The goal of correspondence analysis is to make biplots for correspondence tables. In a correspondence table, the row and column variables are assumed to represent unordered categories; therefore, the nominal optimal scaling level is always used. Both variables are inspected for their nominal information only. That is, the only consideration is the fact that some objects are in the same category while others are not. Nothing is assumed about the distance or order between categories of the same variable.

One specific use of correspondence analysis is the analysis of two-way contingency tables. If a table has r active rows and c active columns, the number of dimensions in the correspondence analysis solution is the minimum of r minus 1 or c minus 1, whichever is less. In other words, you could perfectly represent the row categories or the column categories of a contingency table in a space of dimensions. Practically speaking, however, you would like to represent the row and column categories of a two-way table in a low-dimensional space, say two dimensions, for the reason that two-dimensional plots are more easily comprehensible than multidimensional spatial representations.

When fewer than the maximum number of possible dimensions is used, the statistics produced in the analysis describe how well the row and column categories are represented in the low-dimensional representation. Provided that the quality of representation of the two-dimensional solution is good, you can examine plots of the row points and the column points to learn which categories of the row variable are similar, which categories of the column variable are similar, and which row and column categories are similar to each other.

Relation to other Categories procedures. Simple correspondence analysis is limited to two-way tables. If there are more than two variables of interest, you can combine variables to create interaction variables. For example, for the variables region, job, and age, you can combine region and job to create a new variable rejob with the 12 categories shown in the following table. This new variable forms a two-way table with age (12 rows, 4 columns), which can be analyzed in correspondence analysis.

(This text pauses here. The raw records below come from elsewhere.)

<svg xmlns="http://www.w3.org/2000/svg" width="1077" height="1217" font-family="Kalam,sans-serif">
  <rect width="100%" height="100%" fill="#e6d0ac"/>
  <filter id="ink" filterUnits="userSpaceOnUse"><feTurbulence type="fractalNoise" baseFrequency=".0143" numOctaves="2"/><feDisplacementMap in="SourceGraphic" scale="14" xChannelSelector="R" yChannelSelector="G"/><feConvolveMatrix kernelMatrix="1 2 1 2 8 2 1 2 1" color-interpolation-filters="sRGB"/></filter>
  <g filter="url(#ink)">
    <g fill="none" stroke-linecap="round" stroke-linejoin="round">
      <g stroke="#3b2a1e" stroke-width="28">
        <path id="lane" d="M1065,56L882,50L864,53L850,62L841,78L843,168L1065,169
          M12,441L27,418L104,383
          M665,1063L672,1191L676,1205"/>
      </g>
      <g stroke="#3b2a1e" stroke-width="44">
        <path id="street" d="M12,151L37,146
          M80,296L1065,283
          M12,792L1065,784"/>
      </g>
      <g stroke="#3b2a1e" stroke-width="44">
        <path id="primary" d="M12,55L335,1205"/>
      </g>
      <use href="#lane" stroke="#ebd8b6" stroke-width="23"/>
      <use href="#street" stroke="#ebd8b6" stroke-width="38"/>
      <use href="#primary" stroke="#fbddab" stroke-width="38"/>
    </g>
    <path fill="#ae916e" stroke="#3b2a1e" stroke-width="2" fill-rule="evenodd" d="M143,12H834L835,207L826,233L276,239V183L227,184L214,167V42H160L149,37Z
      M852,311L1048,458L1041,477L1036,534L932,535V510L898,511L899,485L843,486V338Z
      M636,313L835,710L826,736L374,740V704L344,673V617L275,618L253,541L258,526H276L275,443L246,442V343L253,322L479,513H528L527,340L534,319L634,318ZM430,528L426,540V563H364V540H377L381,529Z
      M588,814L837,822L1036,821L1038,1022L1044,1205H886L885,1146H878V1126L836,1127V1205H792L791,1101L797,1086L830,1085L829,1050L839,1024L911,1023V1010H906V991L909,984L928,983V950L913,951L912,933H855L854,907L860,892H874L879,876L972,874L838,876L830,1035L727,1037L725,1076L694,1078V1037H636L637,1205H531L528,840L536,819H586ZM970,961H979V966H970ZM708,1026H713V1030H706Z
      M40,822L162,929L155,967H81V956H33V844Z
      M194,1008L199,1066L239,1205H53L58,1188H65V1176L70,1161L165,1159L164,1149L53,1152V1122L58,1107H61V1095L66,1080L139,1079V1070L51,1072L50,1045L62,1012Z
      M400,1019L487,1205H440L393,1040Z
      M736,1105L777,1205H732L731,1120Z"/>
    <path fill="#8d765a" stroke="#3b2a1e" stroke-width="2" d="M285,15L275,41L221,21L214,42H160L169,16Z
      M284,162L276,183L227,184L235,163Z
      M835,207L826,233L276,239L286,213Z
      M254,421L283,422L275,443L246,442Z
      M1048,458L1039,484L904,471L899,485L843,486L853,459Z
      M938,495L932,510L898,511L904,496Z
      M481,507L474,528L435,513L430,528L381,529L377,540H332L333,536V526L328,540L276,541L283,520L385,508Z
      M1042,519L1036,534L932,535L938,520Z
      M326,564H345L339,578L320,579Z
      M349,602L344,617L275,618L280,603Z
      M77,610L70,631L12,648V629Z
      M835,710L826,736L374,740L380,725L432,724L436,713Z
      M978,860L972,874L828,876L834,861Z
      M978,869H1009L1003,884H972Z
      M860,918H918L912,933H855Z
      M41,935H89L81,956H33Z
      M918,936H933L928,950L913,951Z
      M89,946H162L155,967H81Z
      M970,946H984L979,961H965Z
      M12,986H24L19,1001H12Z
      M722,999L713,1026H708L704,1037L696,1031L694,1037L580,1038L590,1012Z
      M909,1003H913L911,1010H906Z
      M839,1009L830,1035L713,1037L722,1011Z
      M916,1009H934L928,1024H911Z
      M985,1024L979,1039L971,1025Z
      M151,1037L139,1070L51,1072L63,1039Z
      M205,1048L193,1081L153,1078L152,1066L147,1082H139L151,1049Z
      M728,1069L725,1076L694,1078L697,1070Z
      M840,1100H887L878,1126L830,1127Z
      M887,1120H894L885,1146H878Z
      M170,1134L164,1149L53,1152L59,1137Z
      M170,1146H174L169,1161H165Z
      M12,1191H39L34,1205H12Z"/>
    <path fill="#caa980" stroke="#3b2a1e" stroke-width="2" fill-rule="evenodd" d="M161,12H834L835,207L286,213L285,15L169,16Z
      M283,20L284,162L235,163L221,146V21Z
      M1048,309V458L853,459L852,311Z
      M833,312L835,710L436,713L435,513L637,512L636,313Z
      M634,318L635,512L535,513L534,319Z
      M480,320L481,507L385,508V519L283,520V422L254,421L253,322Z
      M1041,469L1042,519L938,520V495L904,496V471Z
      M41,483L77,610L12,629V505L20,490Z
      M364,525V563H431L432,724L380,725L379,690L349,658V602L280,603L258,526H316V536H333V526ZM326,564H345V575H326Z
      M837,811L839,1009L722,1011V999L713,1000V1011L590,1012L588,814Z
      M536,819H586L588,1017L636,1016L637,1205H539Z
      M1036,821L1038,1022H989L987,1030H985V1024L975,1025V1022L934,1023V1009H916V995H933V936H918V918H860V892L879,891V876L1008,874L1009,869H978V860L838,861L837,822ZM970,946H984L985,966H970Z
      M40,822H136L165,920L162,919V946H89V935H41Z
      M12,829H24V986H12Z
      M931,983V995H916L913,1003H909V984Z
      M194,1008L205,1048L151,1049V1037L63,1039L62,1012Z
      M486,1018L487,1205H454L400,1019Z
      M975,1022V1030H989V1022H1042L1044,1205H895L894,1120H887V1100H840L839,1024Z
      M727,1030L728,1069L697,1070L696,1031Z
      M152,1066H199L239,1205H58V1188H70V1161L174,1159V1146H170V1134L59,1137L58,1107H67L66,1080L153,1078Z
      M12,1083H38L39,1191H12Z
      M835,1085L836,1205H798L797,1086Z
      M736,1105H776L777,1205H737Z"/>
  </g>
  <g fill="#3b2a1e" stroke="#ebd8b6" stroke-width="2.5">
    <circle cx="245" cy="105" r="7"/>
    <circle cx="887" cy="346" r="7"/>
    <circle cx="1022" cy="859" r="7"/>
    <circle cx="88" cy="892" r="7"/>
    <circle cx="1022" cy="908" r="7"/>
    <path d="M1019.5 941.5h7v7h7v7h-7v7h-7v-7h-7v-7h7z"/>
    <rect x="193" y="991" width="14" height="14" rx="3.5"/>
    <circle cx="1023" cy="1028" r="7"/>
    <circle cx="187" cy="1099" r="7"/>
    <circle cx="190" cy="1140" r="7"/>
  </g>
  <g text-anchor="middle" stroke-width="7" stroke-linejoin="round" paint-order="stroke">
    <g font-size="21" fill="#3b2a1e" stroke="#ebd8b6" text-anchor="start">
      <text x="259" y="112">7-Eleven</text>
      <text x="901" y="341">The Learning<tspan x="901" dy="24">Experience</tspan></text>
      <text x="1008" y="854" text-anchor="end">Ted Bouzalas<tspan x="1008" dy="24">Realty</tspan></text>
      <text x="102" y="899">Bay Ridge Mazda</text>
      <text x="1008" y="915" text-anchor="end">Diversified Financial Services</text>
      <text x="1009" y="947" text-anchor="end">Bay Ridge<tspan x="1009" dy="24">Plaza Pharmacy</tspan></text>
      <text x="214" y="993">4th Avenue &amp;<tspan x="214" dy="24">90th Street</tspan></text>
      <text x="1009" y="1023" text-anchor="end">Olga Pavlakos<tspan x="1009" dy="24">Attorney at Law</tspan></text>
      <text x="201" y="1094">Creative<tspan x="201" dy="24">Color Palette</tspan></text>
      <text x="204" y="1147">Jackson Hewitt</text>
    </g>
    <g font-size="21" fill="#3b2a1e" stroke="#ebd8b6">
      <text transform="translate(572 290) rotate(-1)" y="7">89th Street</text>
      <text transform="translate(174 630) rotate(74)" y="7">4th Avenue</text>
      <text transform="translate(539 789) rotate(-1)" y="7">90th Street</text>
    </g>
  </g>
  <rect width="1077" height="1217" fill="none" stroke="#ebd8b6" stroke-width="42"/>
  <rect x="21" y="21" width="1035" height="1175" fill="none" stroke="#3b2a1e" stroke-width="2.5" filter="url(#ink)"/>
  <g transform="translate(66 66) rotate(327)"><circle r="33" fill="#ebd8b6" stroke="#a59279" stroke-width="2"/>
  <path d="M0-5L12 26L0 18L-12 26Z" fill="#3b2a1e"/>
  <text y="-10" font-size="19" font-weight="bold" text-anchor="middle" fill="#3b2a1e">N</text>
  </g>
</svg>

Table 1. Combinations of region and job
Category code Category definition Category code Category definition
1 North, intern 7 East, intern
2 North, sales rep 8 East, sales rep
3 North, manager 9 East, manager
4 South, intern 10 West, intern
5 South, sales rep 11 West, sales rep
6 South, manager 12 West, manager

One shortcoming of this approach is that any pair of variables can be combined. We can combine job and age, yielding another 12-category variable. Or we can combine region and age, which results in a new 16-category variable. Each of these interaction variables forms a two-way table with the remaining variable. Correspondence analyses of these three tables will not yield identical results, yet each is a valid approach. Furthermore, if there are four or more variables, two-way tables comparing an interaction variable with another interaction variable can be constructed. The number of possible tables to analyze can get quite large, even for a few variables. You can select one of these tables to analyze, or you can analyze all of them. Alternatively, the Multiple Correspondence Analysis procedure can be used to examine all of the variables simultaneously without the need to construct interaction variables.

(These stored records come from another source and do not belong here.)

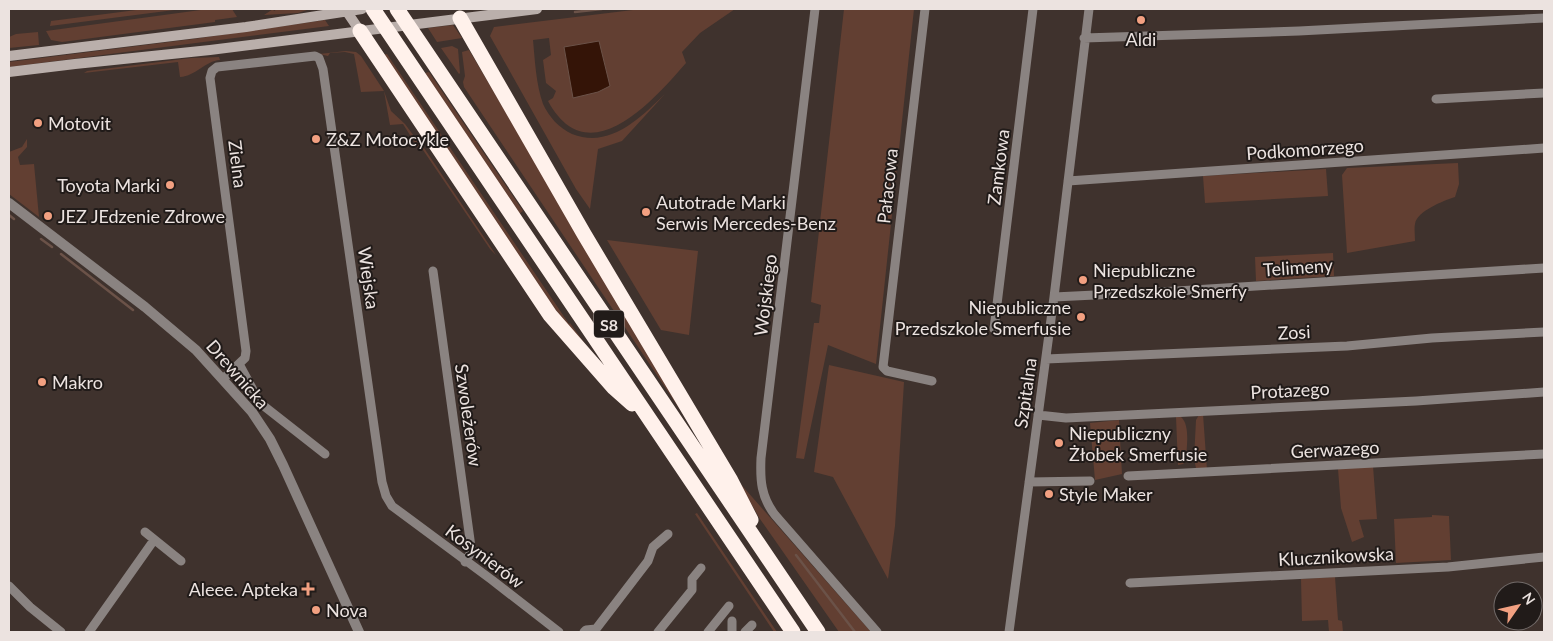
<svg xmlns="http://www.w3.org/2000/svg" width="1553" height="641" font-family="Lato,sans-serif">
	<rect width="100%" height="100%" fill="#3f322d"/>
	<path fill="#623f32" d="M 144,9 L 182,9 L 50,26 L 51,21 Z
		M 208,9 L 232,9 L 237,17 L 215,20 L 215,22 L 62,42 L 51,40 L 46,31 Z
		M 273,9 L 274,11 L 277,9 L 310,9 L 298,13 L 264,15 Z
		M 641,9 L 735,9 L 700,33 L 682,52 L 686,63 C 653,101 588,175 548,101 L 553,98 L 556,91 L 546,83 L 543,60 L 551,55 L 549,38 L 533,40 C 535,61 536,84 543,104 C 549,117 559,128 572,134 C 610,149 640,118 665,94 L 622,141 L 598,149 L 590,209 L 576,189 L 490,36 L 494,27 Z
		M 844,9 L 914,9 L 876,364 L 828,345 L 804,459 L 796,458 L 814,323 L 819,323 L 821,305 L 811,302 Z
		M 325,20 L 329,26 L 9,67 L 9,62 L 193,39 Z
		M 453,25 L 462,38 L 437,42 L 428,28 Z
		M 38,32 L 39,45 L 9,48 L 9,37 L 16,34 Z
		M 452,46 L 458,49 L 460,73 L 459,74 L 441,48 Z
		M 469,50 L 693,429 L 464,87 L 463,82 L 465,76 L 462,52 Z
		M 346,51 L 356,52 L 361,56 L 384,91 L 391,111 L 405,124 L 419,143 L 419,147 L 418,148 L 403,124 L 390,125 L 384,91 L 361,92 L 354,54 L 345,52 L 330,53 L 328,56 L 319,54 Z
		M 387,54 L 569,324 L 570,323 L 588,348 L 568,327 L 550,302 L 382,55 Z
		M 219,57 L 220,60 C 205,61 196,76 180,77 L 178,62 L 84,73 L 87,71 L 191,58 Z
		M 429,72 L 523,211 L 519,214 L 425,73 Z
		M 27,139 L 27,147 L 18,157 L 20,165 L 34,164 L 39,217 L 9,194 L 9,152 L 22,147 Z
		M 422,145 L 496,255 L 490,249 L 423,150 Z
		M 1458,163 L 1459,184 L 1455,197 C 1443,201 1417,211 1415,224 C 1414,229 1415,235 1415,241 L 1347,253 L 1342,175 L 1347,168 Z
		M 1326,169 L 1328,196 L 1205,203 L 1203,176 Z
		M 607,240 L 698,251 L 689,335 L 661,330 Z
		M 1333,253 L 1334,276 L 1256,281 L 1255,257 Z
		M 829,365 L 904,382 L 895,526 L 888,579 L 833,477 L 814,472 Z
		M 1203,414 L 1207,470 L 1196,468 L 1194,459 L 1196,420 L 1199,415 Z
		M 1176,417 L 1181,417 C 1191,426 1186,449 1186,461 L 1183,464 L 1178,465 Z
		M 1119,420 L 1122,474 L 1095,480 L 1090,423 Z
		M 1373,466 L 1377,519 L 1359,520 L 1364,537 L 1352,542 L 1341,508 L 1338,469 Z
		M 738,481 L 871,632 L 839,632 L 760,519 Z
		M 697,513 L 777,632 L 774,632 L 695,514 Z
		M 1432,515 L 1449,516 L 1451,560 L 1396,563 L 1394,519 L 1432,517 Z
		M 1335,577 L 1338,620 L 1342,621 L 1343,632 L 1329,632 L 1328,620 L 1302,621 L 1301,579 Z"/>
	<path fill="#341407" stroke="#6b5248" d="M 599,41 L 610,86 L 598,92 L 573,98 L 564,47 Z"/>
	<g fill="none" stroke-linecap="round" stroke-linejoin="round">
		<path stroke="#6b5248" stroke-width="2.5" d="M 575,12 L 602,9
			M 9,215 L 14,219
			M 41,239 L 52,247
			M 61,254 L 133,310
			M 796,555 L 855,632"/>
		<path stroke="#8a8381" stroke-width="9" d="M 815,9 L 761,458 C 760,480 761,497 775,515 L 877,632
			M 925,9 L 883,367 L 887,371 L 932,381
			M 1084,38 L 1299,31 L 1544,18
			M 1436,99 L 1544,93
			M 1068,181 L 1544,148
			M 433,271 L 471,547 L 470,554 L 465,562
			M 1054,297 L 1177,291 L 1544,268
			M 994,329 L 1033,9
			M 1046,359 L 1347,346 L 1432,338 L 1544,332
			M 239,364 L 260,403 L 325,454
			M 223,379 L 245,358 L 246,351 L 210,78 L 212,71 L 217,67 L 315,56 L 319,58 L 323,69 L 382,482 L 386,496 L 392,506 L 492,580 L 559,632
			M 1038,415 L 1066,418 L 1416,401 L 1544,392
			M 1128,476 L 1544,454
			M 1029,482 L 1090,481
			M 145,532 L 181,561
			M 1130,583 L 1448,567 L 1544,557
			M 9,586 L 30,607 L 61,632
			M 89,632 L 154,540
			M 584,632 L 586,630 L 596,629 L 648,561 L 653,547 L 668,534
			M 658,632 L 692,590 L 692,579 L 701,568
			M 708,632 L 729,606
			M 732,632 L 732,621
			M 745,632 L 752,625
			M 1009,632 L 1054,297 L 1089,9"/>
		<path stroke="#8a8381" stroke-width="10" d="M 9,203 L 145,307 L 196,350 L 252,412 L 270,439 L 283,465 L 359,632"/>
		<path stroke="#baafab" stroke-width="10" d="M 345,9 L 360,31
			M 9,56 L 246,27 L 362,9
			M 9,72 L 75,64 L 210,50 L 537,9"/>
		<path stroke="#fff1eb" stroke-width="15" d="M 373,9 L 793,632
			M 397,9 L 818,632
			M 460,18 L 584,234 L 730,479 L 751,520
			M 360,31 L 550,315 L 614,388 L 632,404"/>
	</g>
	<g fill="#f2a081" stroke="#211b19" stroke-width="2">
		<circle cx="1141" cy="20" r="5"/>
		<circle cx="38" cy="123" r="5"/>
		<circle cx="316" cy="139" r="5"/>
		<circle cx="170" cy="185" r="5"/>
		<circle cx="646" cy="212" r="5"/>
		<circle cx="48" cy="216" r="5"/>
		<circle cx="1083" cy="280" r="5"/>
		<circle cx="1081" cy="317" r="5"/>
		<circle cx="42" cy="382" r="5"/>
		<circle cx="1059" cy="443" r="5"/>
		<circle cx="1049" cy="494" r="5"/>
		<path d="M305.5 581.5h5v5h5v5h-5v5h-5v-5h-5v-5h5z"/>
		<circle cx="316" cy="610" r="5"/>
	</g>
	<g text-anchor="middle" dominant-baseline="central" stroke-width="4" stroke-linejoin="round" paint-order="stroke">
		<rect fill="#211b19" stroke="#afa7a4" stroke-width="1" x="594" y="310.5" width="30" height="27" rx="4"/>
		<g font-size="16" font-weight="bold" fill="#ece3e0">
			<text x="609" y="324">S8</text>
		</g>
		<g font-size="18" fill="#ece3e0" stroke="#211b19" text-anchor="start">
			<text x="1141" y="39" text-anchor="middle">Aldi</text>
			<text x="48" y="123">Motovit</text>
			<text x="326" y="139">Z&amp;Z Motocykle</text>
			<text x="160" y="185" text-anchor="end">Toyota Marki</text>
			<text x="656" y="202">Autotrade Marki<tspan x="656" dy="21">Serwis Mercedes-Benz</tspan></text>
			<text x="58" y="216">JEZ JEdzenie Zdrowe</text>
			<text x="1093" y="270">Niepubliczne<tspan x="1093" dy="21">Przedszkole Smerfy</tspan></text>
			<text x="1071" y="307" text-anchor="end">Niepubliczne<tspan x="1071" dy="21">Przedszkole Smerfusie</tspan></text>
			<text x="52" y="382">Makro</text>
			<text x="1069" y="433">Niepubliczny<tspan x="1069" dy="21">Żłobek Smerfusie</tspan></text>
			<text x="1059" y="494">Style Maker</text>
			<text x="298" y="589" text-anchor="end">Aleee. Apteka</text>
			<text x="326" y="610">Nova</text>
		</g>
		<g font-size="18" fill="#ece3e0" stroke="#211b19">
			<text transform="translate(1305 149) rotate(-4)">Podkomorzego</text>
			<text transform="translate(238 164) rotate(83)">Zielna</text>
			<text transform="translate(998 167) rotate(-83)">Zamkowa</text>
			<text transform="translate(887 186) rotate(-84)">Pałacowa</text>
			<text transform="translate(1298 267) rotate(-4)">Telimeny</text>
			<text transform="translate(369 278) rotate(82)">Wiejska</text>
			<text transform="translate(765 295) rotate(-83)">Wojskiego</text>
			<text transform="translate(1294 332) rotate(-3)">Zosi</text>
			<text transform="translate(238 374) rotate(49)">Drewnicka</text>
			<text transform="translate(1290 390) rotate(-3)">Protazego</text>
			<text transform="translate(1025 393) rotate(-82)">Szpitalna</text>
			<text transform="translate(469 415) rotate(82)">Szwoleżerów</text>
			<text transform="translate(1335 449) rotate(-3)">Gerwazego</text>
			<text transform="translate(485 556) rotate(37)">Kosynierów</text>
			<text transform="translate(1336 556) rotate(-3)">Klucznikowska</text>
		</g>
	</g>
	<rect width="1553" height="641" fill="none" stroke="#ece3e0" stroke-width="20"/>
	<g transform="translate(1518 606) rotate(56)"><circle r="24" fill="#211b19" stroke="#726b69"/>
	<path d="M0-4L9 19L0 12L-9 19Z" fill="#f2a081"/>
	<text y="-8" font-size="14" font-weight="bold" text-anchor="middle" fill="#ece3e0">N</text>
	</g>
</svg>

Relation to standard techniques. The Crosstabs procedure can also be used to analyze contingency tables, with independence as a common focus in the analyses. However, even in small tables, detecting the cause of departures from independence may be difficult. The utility of correspondence analysis lies in displaying such patterns for two-way tables of any size. If there is an association between the row and column variables--that is, if the chi-square value is significant--correspondence analysis may help reveal the nature of the relationship.